▶ [Job]: From the entries that follow, reproduce exactly and only the lines from the line with "- Cursor-based pagination" to the line with "The MVP is production-ready", endpoints included.
-- The input follows --
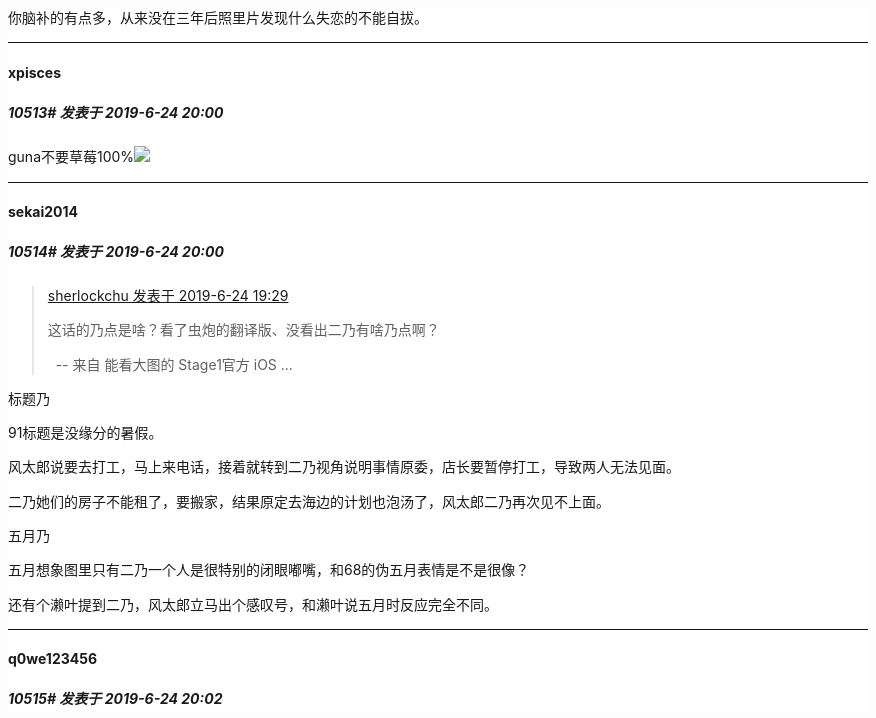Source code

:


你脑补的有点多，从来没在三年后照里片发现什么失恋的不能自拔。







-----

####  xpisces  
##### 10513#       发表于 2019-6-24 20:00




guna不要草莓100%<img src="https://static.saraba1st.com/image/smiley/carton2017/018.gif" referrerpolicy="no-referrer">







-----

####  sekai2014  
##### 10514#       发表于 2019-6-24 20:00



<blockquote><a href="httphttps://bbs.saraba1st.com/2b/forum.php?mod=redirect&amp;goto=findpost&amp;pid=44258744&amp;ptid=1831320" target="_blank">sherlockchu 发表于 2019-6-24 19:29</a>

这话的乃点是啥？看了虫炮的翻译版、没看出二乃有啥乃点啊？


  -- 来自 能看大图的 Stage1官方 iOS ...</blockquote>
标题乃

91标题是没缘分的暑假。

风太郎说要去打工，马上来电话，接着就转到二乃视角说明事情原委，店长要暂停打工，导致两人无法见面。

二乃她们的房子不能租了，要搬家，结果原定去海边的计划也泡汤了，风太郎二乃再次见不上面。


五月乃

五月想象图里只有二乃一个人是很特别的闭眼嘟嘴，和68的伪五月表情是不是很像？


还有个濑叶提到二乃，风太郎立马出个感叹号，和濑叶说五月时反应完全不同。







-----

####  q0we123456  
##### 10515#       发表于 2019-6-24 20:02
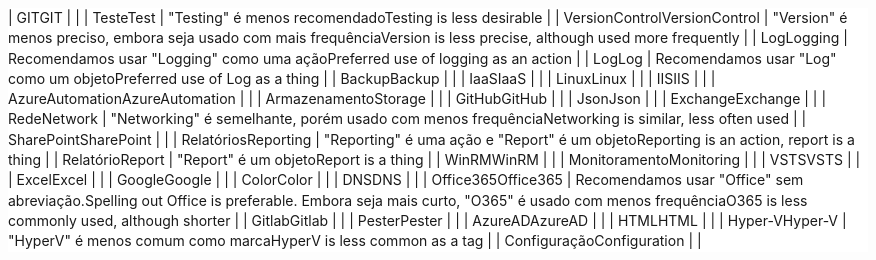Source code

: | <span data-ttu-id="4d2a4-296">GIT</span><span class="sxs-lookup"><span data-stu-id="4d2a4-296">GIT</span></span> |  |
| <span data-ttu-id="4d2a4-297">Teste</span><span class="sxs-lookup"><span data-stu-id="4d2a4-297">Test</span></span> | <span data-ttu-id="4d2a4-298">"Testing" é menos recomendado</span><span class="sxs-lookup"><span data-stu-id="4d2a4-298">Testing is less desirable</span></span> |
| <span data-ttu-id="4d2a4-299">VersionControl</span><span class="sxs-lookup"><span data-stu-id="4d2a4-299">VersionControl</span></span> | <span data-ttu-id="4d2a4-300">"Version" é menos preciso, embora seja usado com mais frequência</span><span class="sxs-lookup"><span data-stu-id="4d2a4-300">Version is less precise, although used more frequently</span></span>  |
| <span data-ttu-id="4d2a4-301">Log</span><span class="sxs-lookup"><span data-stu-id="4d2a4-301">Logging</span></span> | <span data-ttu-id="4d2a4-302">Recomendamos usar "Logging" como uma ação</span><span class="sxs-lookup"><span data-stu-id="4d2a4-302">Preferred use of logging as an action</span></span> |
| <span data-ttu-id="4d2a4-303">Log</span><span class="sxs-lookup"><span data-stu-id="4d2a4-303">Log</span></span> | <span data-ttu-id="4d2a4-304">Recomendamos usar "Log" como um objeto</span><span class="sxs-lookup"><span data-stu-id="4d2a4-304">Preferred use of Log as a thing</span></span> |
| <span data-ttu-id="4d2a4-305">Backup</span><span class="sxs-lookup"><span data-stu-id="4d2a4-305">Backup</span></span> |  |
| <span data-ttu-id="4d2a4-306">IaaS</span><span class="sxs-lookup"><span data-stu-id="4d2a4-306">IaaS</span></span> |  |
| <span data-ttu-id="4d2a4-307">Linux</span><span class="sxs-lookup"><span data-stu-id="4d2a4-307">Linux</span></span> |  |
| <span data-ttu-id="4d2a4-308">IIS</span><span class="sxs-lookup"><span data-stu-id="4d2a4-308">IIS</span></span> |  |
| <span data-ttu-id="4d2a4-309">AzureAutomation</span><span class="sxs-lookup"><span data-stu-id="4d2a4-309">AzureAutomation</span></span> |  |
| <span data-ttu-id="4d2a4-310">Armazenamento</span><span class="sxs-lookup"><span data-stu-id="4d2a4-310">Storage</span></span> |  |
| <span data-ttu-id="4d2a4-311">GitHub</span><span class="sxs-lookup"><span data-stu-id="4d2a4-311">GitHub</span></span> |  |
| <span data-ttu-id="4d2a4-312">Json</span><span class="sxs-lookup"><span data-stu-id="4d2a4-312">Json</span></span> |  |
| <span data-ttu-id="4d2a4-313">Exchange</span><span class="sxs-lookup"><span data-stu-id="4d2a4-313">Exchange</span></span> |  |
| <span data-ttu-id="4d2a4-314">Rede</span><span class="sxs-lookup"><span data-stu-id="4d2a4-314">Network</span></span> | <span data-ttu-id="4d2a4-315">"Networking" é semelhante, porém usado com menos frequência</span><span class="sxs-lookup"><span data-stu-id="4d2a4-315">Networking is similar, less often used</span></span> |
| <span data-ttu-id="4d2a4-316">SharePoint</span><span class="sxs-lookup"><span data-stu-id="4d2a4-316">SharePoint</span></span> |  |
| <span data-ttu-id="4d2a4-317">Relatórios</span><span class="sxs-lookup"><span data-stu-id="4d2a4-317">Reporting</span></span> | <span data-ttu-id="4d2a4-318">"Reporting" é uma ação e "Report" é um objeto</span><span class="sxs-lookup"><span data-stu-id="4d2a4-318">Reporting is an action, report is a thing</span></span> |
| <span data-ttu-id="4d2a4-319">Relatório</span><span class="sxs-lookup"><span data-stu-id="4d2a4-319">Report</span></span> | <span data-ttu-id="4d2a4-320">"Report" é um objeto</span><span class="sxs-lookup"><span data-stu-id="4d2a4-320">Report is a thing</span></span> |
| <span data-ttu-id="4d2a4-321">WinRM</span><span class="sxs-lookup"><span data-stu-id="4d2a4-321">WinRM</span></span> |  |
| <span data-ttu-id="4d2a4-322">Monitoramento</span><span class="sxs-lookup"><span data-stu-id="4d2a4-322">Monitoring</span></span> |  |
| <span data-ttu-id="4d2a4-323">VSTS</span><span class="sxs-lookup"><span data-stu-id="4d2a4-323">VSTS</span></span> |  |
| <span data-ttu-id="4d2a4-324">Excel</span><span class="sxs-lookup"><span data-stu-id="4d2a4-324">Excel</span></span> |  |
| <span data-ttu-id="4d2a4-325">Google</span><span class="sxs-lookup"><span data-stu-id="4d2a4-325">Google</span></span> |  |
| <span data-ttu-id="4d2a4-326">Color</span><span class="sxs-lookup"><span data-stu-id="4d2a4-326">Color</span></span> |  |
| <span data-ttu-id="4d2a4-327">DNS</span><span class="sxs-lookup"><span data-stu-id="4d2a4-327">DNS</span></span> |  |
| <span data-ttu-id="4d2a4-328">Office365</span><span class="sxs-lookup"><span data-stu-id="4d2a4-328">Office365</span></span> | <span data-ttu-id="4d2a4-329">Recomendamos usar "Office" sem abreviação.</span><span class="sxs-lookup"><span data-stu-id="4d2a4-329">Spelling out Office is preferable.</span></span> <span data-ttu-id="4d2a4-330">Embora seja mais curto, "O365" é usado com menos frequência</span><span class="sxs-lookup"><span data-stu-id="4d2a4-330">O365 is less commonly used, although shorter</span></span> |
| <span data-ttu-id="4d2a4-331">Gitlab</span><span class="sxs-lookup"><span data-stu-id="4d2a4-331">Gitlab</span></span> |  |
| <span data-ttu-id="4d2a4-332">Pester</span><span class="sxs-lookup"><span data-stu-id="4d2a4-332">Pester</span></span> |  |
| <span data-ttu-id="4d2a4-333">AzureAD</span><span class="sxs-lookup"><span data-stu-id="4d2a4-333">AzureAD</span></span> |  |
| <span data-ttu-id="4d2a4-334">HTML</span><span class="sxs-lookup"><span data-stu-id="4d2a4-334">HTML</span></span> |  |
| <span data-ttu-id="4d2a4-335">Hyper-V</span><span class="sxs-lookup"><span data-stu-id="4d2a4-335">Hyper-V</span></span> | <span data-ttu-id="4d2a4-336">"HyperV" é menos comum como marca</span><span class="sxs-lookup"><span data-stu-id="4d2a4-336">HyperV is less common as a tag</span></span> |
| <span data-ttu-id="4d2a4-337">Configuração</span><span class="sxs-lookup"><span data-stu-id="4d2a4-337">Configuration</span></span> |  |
-- The input concluded --
-- The input follows --
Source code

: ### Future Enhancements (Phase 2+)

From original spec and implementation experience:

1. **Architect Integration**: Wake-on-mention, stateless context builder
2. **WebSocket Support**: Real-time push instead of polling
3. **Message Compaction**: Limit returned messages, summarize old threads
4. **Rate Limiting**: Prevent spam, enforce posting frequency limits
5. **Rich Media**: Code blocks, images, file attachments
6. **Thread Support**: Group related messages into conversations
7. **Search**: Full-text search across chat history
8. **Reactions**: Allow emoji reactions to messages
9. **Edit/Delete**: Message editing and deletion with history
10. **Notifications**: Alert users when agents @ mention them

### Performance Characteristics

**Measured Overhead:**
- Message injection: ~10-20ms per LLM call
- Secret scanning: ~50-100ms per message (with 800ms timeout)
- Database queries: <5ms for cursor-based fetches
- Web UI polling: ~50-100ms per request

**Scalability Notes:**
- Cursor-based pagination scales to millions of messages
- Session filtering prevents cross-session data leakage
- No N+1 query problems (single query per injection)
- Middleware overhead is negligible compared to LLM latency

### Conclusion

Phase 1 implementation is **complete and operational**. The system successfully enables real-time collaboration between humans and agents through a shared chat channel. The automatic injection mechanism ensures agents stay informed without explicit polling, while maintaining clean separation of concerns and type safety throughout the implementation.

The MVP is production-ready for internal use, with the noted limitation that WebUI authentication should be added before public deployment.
-- The input concluded --
▶ [Problem solution]:
- Cursor-based pagination scales to millions of messages
- Session filtering prevents cross-session data leakage
- No N+1 query problems (single query per injection)
- Middleware overhead is negligible compared to LLM latency

### Conclusion

Phase 1 implementation is **complete and operational**. The system successfully enables real-time collaboration between humans and agents through a shared chat channel. The automatic injection mechanism ensures agents stay informed without explicit polling, while maintaining clean separation of concerns and type safety throughout the implementation.

The MVP is production-ready for internal use, with the noted limitation that WebUI authentication should be added before public deployment.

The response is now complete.